Enforce the law, Mr. McGuinty

The Gazette
Friday, June 16, 2006

If you ever find yourself charged with trying to kill a police officer, don't worry about being arrested - your family will just hide you away, and nobody will do anything about it, although the premier of your province might make some plaintive bleating noises. There's just one catch - you have to be a native protester.

The double standard that Ontario Premier Dalton McGuinty has allowed to grow up around the land-dispute protest site at Caledonia, south of Hamilton, has now become manifestly absurd. Last Friday, police say, seven people connected to the land protest at a construction site - were involved in the "swarming" of a car, assaults on TV cameramen and the theft of a car that was then driven at police officers. Protest spokesmen solemnly claimed that these events were "political" and therefore not criminal. (Actually, of course, political violence can be considered terrorism.)

Criminal charges were laid and Ontario Provincial Police politely approached Six Nations Confederacy officials to ask that the seven be handed over. OPP spokespersons made cautious predictions that the native constabulary would co-operate. McGuinty worked up the courage to suspend incessant ongoing "talks" for a day or two, but resumed them when native leaders promised to hand over the wanted suspects.

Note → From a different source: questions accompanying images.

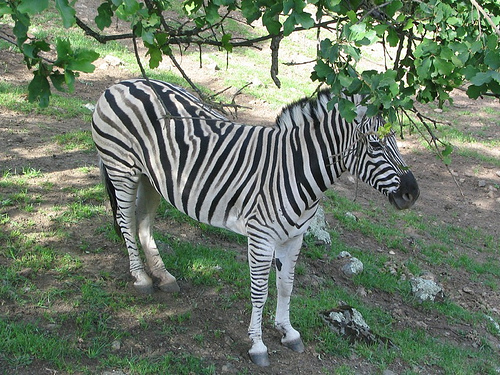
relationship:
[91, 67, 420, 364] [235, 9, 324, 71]
zebra standing under tree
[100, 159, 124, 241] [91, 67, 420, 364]
tail on zebra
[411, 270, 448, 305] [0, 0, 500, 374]
rock on ground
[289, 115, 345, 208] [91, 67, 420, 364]
neck of zebra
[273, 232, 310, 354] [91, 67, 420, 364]
front leg of zebra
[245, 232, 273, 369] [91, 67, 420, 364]
front leg of zebra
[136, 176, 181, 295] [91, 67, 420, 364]
rear leg of zebra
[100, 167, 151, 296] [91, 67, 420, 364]
leg of zebra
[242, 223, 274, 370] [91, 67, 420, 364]
leg of zebra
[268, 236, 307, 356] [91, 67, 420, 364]
leg of zebra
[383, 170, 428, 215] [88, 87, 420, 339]
nose of zebra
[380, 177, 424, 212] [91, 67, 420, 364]
nostril of zebra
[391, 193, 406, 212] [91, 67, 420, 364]
mouth of zebra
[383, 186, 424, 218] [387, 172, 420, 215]
nose and mouth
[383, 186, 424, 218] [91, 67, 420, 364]
nose of zebra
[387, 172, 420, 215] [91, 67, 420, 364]
mouth of zebra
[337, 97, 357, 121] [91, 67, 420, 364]
leaf above zebra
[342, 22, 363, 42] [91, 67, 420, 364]
leaf above zebra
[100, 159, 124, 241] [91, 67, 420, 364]
tail hanging from zebra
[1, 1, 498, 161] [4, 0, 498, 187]
leaves of tree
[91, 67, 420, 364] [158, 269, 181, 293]
zebra has hoof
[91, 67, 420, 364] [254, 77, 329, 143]
zebra has spikey mane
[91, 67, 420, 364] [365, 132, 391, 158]
zebra has eye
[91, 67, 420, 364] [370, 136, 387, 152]
zebra has eye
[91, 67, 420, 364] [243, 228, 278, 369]
zebra has leg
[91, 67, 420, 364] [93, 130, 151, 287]
zebra has leg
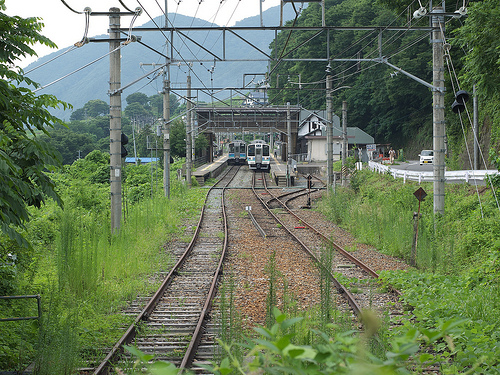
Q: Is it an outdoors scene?
A: Yes, it is outdoors.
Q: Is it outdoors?
A: Yes, it is outdoors.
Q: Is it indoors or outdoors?
A: It is outdoors.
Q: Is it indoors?
A: No, it is outdoors.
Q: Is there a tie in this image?
A: Yes, there is a tie.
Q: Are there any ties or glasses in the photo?
A: Yes, there is a tie.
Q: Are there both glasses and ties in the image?
A: No, there is a tie but no glasses.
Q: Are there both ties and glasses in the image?
A: No, there is a tie but no glasses.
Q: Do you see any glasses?
A: No, there are no glasses.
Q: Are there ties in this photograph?
A: Yes, there is a tie.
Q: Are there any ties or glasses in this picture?
A: Yes, there is a tie.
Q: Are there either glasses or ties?
A: Yes, there is a tie.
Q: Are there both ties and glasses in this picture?
A: No, there is a tie but no glasses.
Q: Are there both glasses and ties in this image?
A: No, there is a tie but no glasses.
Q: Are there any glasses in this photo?
A: No, there are no glasses.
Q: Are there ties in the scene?
A: Yes, there is a tie.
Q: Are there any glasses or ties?
A: Yes, there is a tie.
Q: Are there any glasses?
A: No, there are no glasses.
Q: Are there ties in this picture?
A: Yes, there is a tie.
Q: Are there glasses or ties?
A: Yes, there is a tie.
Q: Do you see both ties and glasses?
A: No, there is a tie but no glasses.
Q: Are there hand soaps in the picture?
A: No, there are no hand soaps.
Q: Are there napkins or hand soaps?
A: No, there are no hand soaps or napkins.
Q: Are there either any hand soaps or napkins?
A: No, there are no hand soaps or napkins.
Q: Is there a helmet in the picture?
A: No, there are no helmets.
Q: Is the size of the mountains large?
A: Yes, the mountains are large.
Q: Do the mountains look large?
A: Yes, the mountains are large.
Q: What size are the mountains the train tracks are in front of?
A: The mountains are large.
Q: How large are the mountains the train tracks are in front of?
A: The mountains are large.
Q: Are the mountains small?
A: No, the mountains are large.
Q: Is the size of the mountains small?
A: No, the mountains are large.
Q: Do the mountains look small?
A: No, the mountains are large.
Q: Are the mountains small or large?
A: The mountains are large.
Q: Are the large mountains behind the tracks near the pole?
A: Yes, the mountains are behind the train tracks.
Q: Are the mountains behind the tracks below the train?
A: Yes, the mountains are behind the train tracks.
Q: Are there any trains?
A: Yes, there is a train.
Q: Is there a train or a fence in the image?
A: Yes, there is a train.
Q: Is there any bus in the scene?
A: No, there are no buses.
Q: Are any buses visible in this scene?
A: No, there are no buses.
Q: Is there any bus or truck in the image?
A: No, there are no buses or trucks.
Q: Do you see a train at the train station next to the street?
A: Yes, there is a train at the train station.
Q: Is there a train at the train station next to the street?
A: Yes, there is a train at the train station.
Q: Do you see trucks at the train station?
A: No, there is a train at the train station.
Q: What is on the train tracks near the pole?
A: The train is on the train tracks.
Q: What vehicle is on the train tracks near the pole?
A: The vehicle is a train.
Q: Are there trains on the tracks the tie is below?
A: Yes, there is a train on the tracks.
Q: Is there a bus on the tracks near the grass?
A: No, there is a train on the tracks.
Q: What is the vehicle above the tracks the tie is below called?
A: The vehicle is a train.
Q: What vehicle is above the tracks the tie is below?
A: The vehicle is a train.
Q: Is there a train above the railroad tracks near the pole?
A: Yes, there is a train above the train tracks.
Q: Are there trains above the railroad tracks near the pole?
A: Yes, there is a train above the train tracks.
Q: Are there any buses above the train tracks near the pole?
A: No, there is a train above the tracks.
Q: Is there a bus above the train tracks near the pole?
A: No, there is a train above the tracks.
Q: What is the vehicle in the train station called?
A: The vehicle is a train.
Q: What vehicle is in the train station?
A: The vehicle is a train.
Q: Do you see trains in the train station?
A: Yes, there is a train in the train station.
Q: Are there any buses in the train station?
A: No, there is a train in the train station.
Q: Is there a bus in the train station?
A: No, there is a train in the train station.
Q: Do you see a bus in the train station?
A: No, there is a train in the train station.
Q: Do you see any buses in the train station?
A: No, there is a train in the train station.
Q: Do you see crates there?
A: No, there are no crates.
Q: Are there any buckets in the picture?
A: No, there are no buckets.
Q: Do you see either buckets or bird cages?
A: No, there are no buckets or bird cages.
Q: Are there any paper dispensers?
A: No, there are no paper dispensers.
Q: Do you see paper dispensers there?
A: No, there are no paper dispensers.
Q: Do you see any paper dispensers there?
A: No, there are no paper dispensers.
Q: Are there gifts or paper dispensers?
A: No, there are no paper dispensers or gifts.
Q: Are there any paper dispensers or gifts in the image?
A: No, there are no paper dispensers or gifts.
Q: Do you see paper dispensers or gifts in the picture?
A: No, there are no paper dispensers or gifts.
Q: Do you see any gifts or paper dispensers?
A: No, there are no paper dispensers or gifts.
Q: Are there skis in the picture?
A: No, there are no skis.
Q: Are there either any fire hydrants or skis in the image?
A: No, there are no skis or fire hydrants.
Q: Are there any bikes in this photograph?
A: No, there are no bikes.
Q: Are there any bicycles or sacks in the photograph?
A: No, there are no bicycles or sacks.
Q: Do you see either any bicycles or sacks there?
A: No, there are no bicycles or sacks.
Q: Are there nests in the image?
A: No, there are no nests.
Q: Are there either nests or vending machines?
A: No, there are no nests or vending machines.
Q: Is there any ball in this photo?
A: No, there are no balls.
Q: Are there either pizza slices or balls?
A: No, there are no balls or pizza slices.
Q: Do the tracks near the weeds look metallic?
A: Yes, the railroad tracks are metallic.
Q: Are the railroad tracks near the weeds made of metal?
A: Yes, the tracks are made of metal.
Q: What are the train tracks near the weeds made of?
A: The tracks are made of metal.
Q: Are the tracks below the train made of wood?
A: No, the railroad tracks are made of metal.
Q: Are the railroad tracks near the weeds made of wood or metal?
A: The train tracks are made of metal.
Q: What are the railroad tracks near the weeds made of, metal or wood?
A: The train tracks are made of metal.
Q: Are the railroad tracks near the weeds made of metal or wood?
A: The train tracks are made of metal.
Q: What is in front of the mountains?
A: The train tracks are in front of the mountains.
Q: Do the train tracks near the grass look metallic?
A: Yes, the train tracks are metallic.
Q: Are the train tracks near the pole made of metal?
A: Yes, the train tracks are made of metal.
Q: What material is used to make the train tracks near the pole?
A: The train tracks are made of metal.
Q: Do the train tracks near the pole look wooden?
A: No, the railroad tracks are metallic.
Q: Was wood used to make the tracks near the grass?
A: No, the tracks are made of metal.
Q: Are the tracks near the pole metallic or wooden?
A: The tracks are metallic.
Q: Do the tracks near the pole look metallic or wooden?
A: The tracks are metallic.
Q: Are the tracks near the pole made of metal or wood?
A: The tracks are made of metal.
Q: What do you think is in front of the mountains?
A: The train tracks are in front of the mountains.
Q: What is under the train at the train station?
A: The train tracks are under the train.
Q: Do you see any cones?
A: No, there are no cones.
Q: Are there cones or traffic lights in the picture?
A: No, there are no cones or traffic lights.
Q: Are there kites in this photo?
A: No, there are no kites.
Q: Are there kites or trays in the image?
A: No, there are no kites or trays.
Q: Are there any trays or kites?
A: No, there are no kites or trays.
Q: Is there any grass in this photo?
A: Yes, there is grass.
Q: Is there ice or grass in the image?
A: Yes, there is grass.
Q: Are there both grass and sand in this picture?
A: No, there is grass but no sand.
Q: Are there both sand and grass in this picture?
A: No, there is grass but no sand.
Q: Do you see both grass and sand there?
A: No, there is grass but no sand.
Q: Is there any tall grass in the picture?
A: Yes, there is tall grass.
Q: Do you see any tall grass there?
A: Yes, there is tall grass.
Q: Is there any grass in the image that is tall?
A: Yes, there is tall grass.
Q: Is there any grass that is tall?
A: Yes, there is grass that is tall.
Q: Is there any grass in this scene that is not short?
A: Yes, there is tall grass.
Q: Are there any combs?
A: No, there are no combs.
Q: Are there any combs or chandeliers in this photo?
A: No, there are no combs or chandeliers.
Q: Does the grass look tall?
A: Yes, the grass is tall.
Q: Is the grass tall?
A: Yes, the grass is tall.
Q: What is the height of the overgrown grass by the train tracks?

They did not. The native leadership now says the seven have been "removed from the area." Since the whole business is "political" this is not, of course, a conspiracy to obstruct justice.

And McGuinty is still pretending everything is just fine. He does not see, or will not see, that treating defiance of the law as if it were respectable breeds more defiance of the law, even of arrest warrants. Tried to kill a cop? Hey, it was political! No problem!

In the course of Canadian history there have been many injustices, violent and non-, against native people. In many such cases white justice has, shamefully, looked the other way. But to err in the opposite direction now will in the long run do nobody any good.

We'll say it again: Enforce the law, Mr. McGuinty, before this gets any worse.